The man continued. ‘Picked this up in the Clutha Valley. Otago way. Been carrying it about for a month— two months—but I’m wanting to turn it into land, you see—got my eye on a patch of land—and the land agent won’t touch anything but paper money. Here’s the problem. I’ve been robbed. Got no proof of my own identity. My papers, my miner’s right. Everything’s gone. So I can’t bank this nugget on my own accord.’
‘Ah,’ said Staines.
‘What I’m after is a favour. You take this nugget into the bank. Say it’s your own—that you found it, on Crown land. Change it into paper money for me. It wouldn’t take you half an hour, all up. You can name your price.’
‘I see,’ said Staines, uncertainly.
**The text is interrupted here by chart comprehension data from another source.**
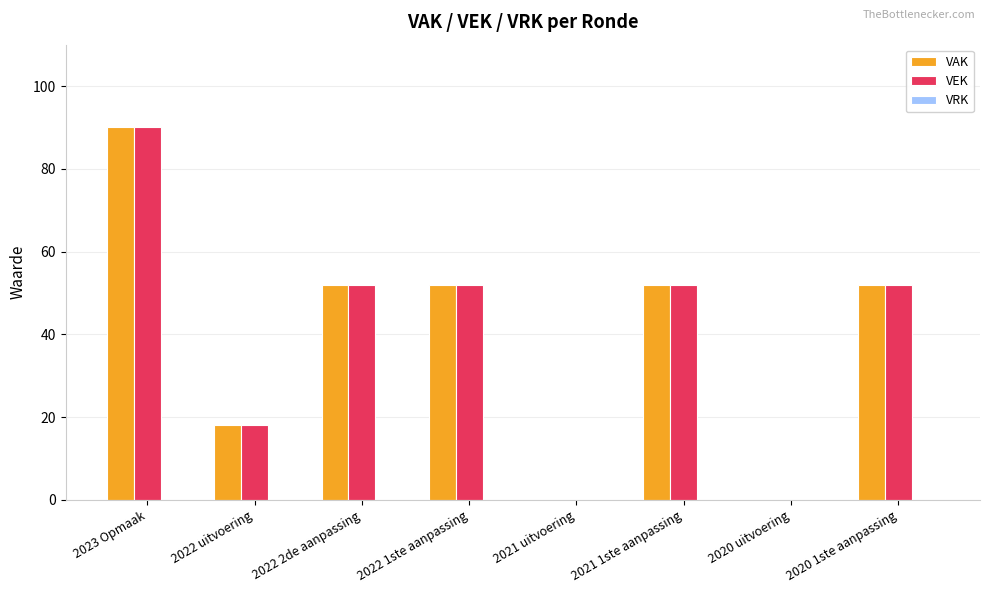

Count the VAK values in the range 18 to 52.

5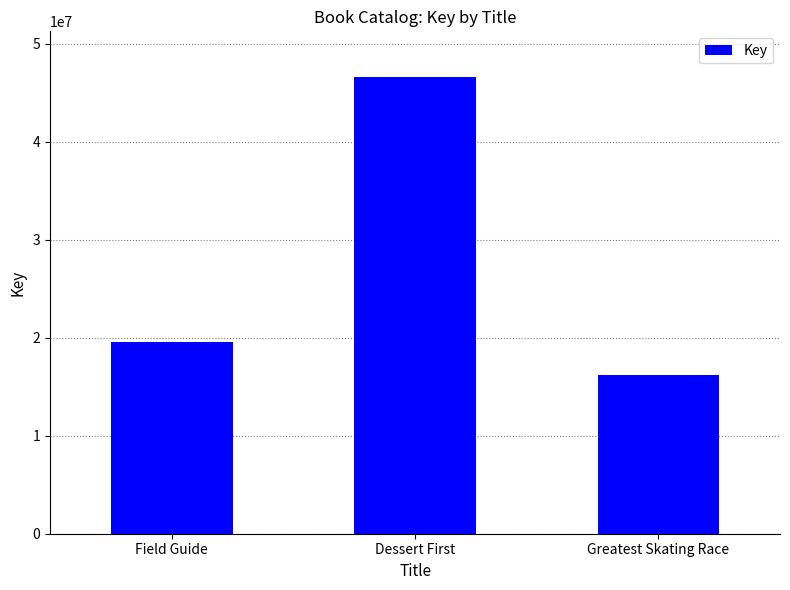

What is the sum of all values?

82368566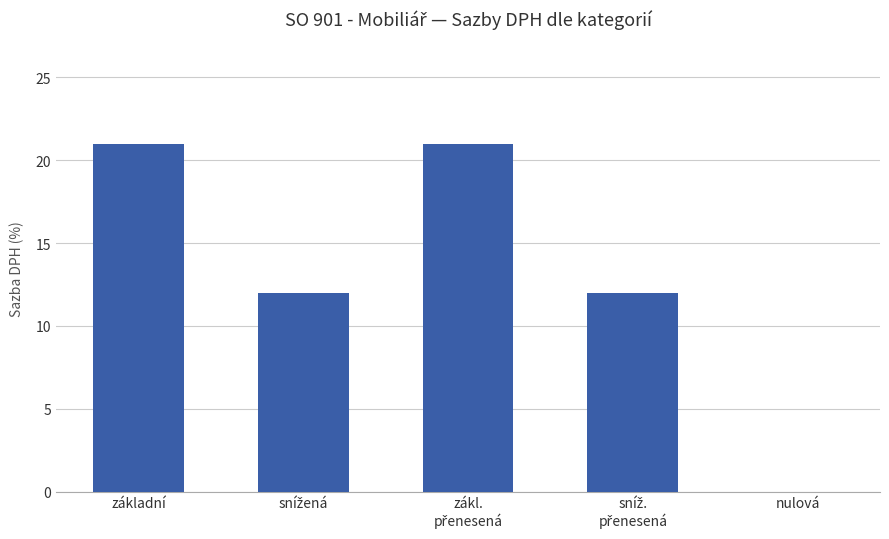

What is the sum of all values?

66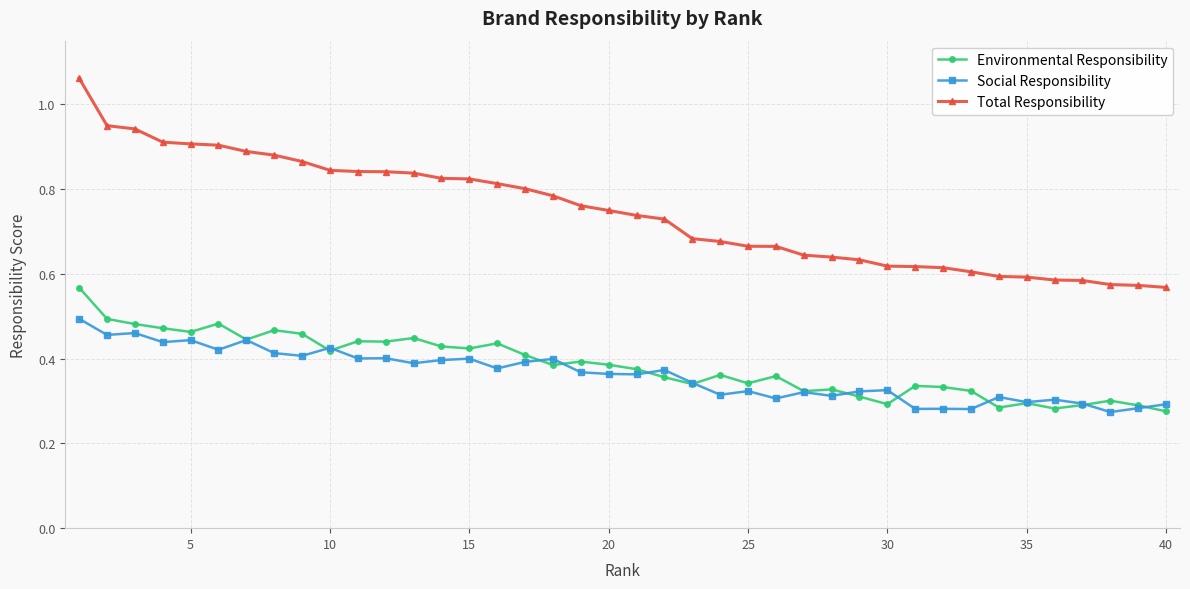

True or false: Social Responsibility has more than 1 points higher than both neighbors.

True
He hovered a moment. ‘Surely,’ he said, ‘you might simply explain your situation to the fellows inside. You might tell them that you’ve been robbed—as you’ve just told me.’
‘I can’t do that,’ said the man.
‘There are always records,’ said Staines. ‘Even if you don’t have your papers, they’ll have other ways of tracking who you are. The shipping news and so forth.’
The man shook his head. ‘I was on an Otago certificate,’ he said, ‘and I never came through the customhouse when I arrived. There’s no record of me here.’
‘Oh,’ said Staines—who was beginning to feel very uncomfortable.
The man stepped forward. ‘I’m telling you a straight story, lad. The nugget’s mine. Picked it up in the Clutha Valley. I’ll sketch the place for you. I’ll draw you a bloody map. My story’s straight.’
Staines looked again at the nugget. ‘Can anyone vouch for you?’ he said.
‘I haven’t gone waving this about,’ the man snapped, shaking his fist. ‘Where would be the sense in that? I’ve been robbed already; I won’t be robbed again. There’s only one soul on earth who’s touched this piece besides me. Young woman by the name of Anna Wetherell.